DNS Sinkhole
Design
The objective of this project was to deploy a DNS sinkhole on a Raspberry Pi 3 to intercept, block, and monitor domain requests at the network level. I chose Pi-hole as the primary tool due to its open-source community support and its ability to serve as a lightweight, recursive DNS server with a configurable blocklist engine. The intended use case was full-network telemetry and privacy enforcement to simulate the kinds of passive network controls seen in small enterprise or lab environments.
By intercepting DNS queries before they resolve externally, a sinkhole provides both insight and control over outbound traffic. It becomes a choke point where unwanted domains (ads, telemetry, malware callbacks) can be blackholed or redirected, effectively creating a zero-trust barrier at the DNS level. This design aligns with real-world defensive practices such as domain-based indicators of compromise (IOCs), encrypted DNS enforcement, and passive reconnaissance.
Development
I began by installing a headless Raspberry Pi OS (Lite) on the Pi 3 and configured secure remote access via SSH using key-based authentication. Once networking was stable, I installed Pi-hole through its official installation script, which allowed me to configure upstream DNS to Cloudflare and Quad9 for privacy and malware filtering, respectively. I hardened the Pi by disabling root login, removing unnecessary packages, setting a static IP reservation, and ensuring minimal exposed services.
I then integrated multiple curated blocklists and added custom rules for domains known to be associated with telemetry and tracking. For encrypted DNS, I configured Pi-hole to route queries through dnscrypt-proxy, preventing ISP-level sniffing of DNS traffic.

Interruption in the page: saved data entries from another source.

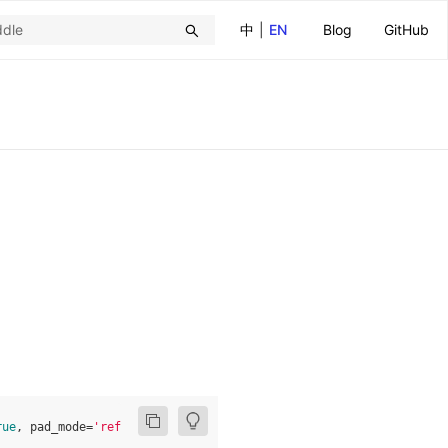
中
|
EN
Blog
GitHub
rue
,
pad_mode
=
'reflect'
,
normalized
=
False
,
onesided
=
None
,
return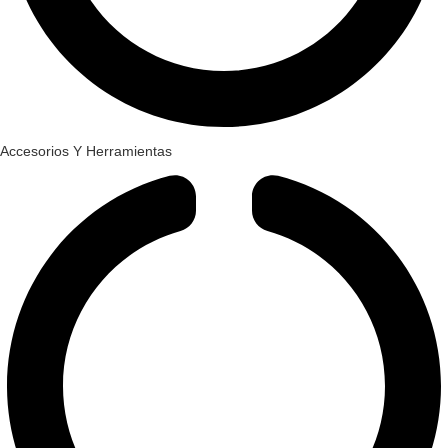
Accesorios Y Herramientas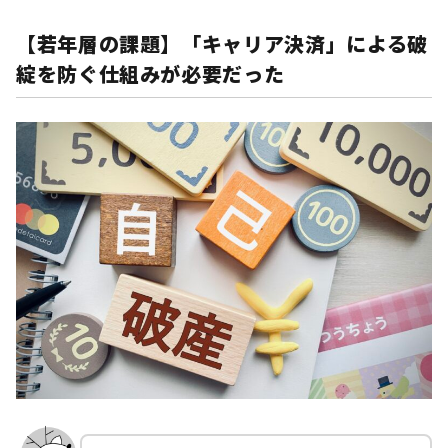
【若年層の課題】「キャリア決済」による破
綻を防ぐ仕組みが必要だった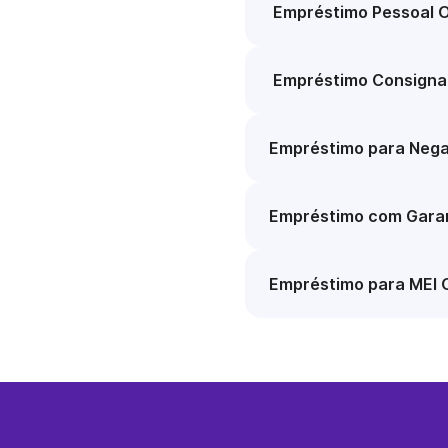
Empréstimo Pessoal O
Empréstimo Consigna
Empréstimo para Nega
Empréstimo com Garan
Empréstimo para MEI 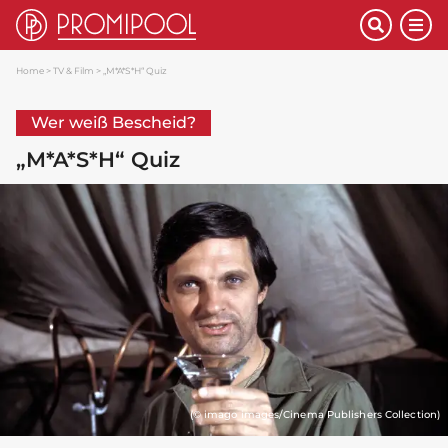
Home
TV & Film
„M*A*S*H“ Quiz
Wer weiß Bescheid?
„M*A*S*H“ Quiz
(© imago images/Cinema Publishers Collection)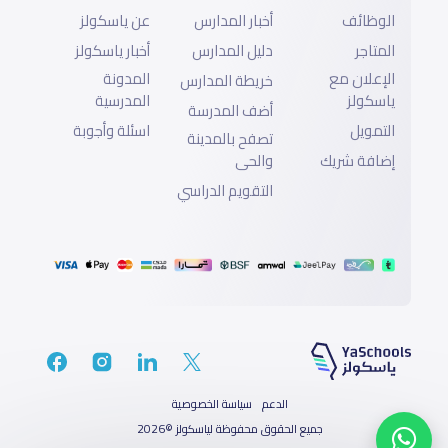
الوظائف
أخبار المدارس
عن ياسكولز
المتاجر
دليل المدارس
أخبار ياسكولز
الإعلان مع
المدونة
خريطة المدارس
ياسكولز
المدرسية
أضف المدرسة
التمويل
اسئلة وأجوبة
تصفح بالمدينة
إضافة شريك
والحى
التقويم الدراسي
الدعم
سياسة الخصوصية
جميع الحقوق محفوظة لياسكولز ©2026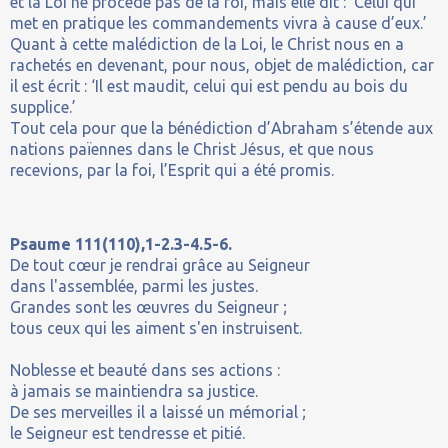
et la Loi ne procède pas de la foi, mais elle dit : ‘Celui qui
met en pratique les commandements vivra à cause d’eux.’
Quant à cette malédiction de la Loi, le Christ nous en a
rachetés en devenant, pour nous, objet de malédiction, car
il est écrit : ‘Il est maudit, celui qui est pendu au bois du
supplice.’
Tout cela pour que la bénédiction d’Abraham s’étende aux
nations païennes dans le Christ Jésus, et que nous
recevions, par la foi, l’Esprit qui a été promis.
Psaume 111(110),1-2.3-4.5-6.
De tout cœur je rendrai grâce au Seigneur
dans l'assemblée, parmi les justes.
Grandes sont les œuvres du Seigneur ;
tous ceux qui les aiment s'en instruisent.
Noblesse et beauté dans ses actions :
à jamais se maintiendra sa justice.
De ses merveilles il a laissé un mémorial ;
le Seigneur est tendresse et pitié.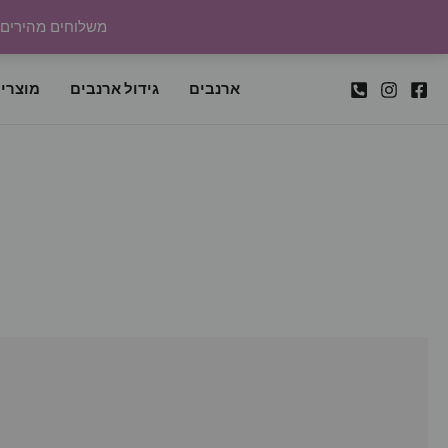
ילוג
משלוחים מהירים לכל
תוכן
ארנבים
גידול ארנבים
מוצרי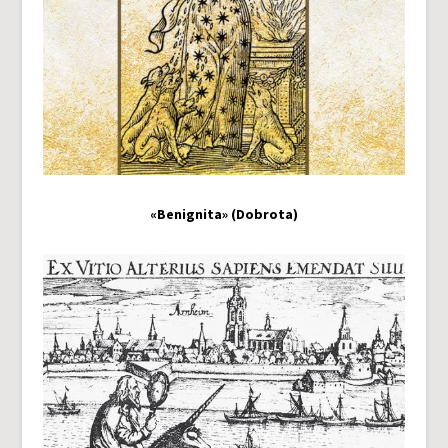
«Benignita» (Dobrota)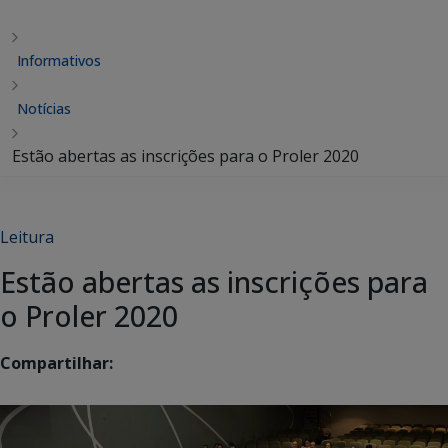
Informativos
Notícias
Estão abertas as inscrições para o Proler 2020
Leitura
Estão abertas as inscrições para
o Proler 2020
Compartilhar: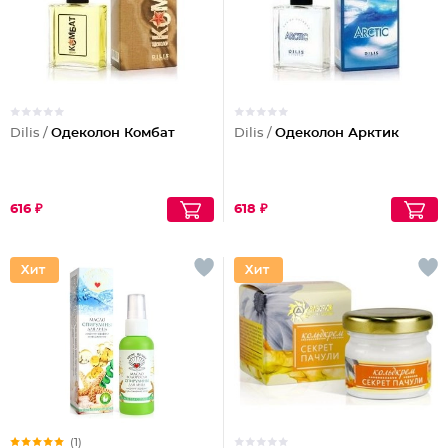
Dilis /
Одеколон Комбат
Dilis /
Одеколон Арктик
616 ₽
618 ₽
(1)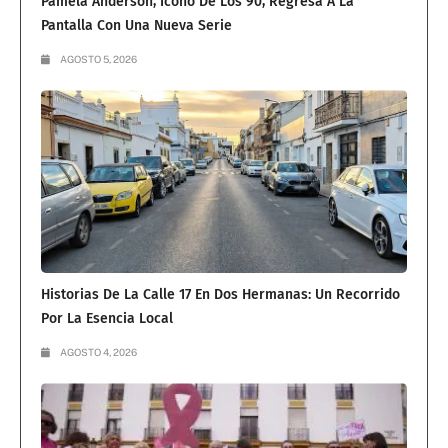
Pamela Anderson, Ícono De Los 90, Regresa A La
Pantalla Con Una Nueva Serie
AGOSTO 5, 2026
Historias De La Calle 17 En Dos Hermanas: Un Recorrido
Por La Esencia Local
AGOSTO 4, 2026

To validate its functionality, I conducted a series of test queries from client machines, confirmed sinkhole redirects using `dig` and `nslookup`, and reviewed Pi-hole's logs for DNS resolution patterns. I enabled Pi-hole’s query logging and long-term database features to allow for persistent insight across devices.
Deployment
The Pi-hole server was initially planned to connect via Ethernet, but had to use Wi-fi due to restricted space for a home lab. It was then configured as the primary DNS resolver at the router level. All network traffic was forced to route DNS queries through the sinkhole, with fallback options disabled to prevent bypass. I then monitored logs for DNS behavior across workstations, mobile devices, and IoT components. Blocked requests and suspicious patterns (such as periodic telemetry pings from smart TVs and phones) were immediately evident.
While the environment is a home network, the deployment mirrors enterprise DNS filtering practices on a small scale. From a red team perspective, it also serves as an opportunity to examine how attackers may attempt to bypass DNS inspection and to understand how beaconing behavior can be observed passively.
Lessons Learned
- Developed a deeper understanding of DNS protocol behavior, resolution paths, and TTL caching.
- Learned how to implement encrypted DNS (DoH/DoT) to prevent interception or tampering.
- Practiced basic hardening of a networked Linux appliance, including secure SSH, service trimming, and firewall rules.
- Observed real-time telemetry from consumer devices and gained experience in DNS log analysis.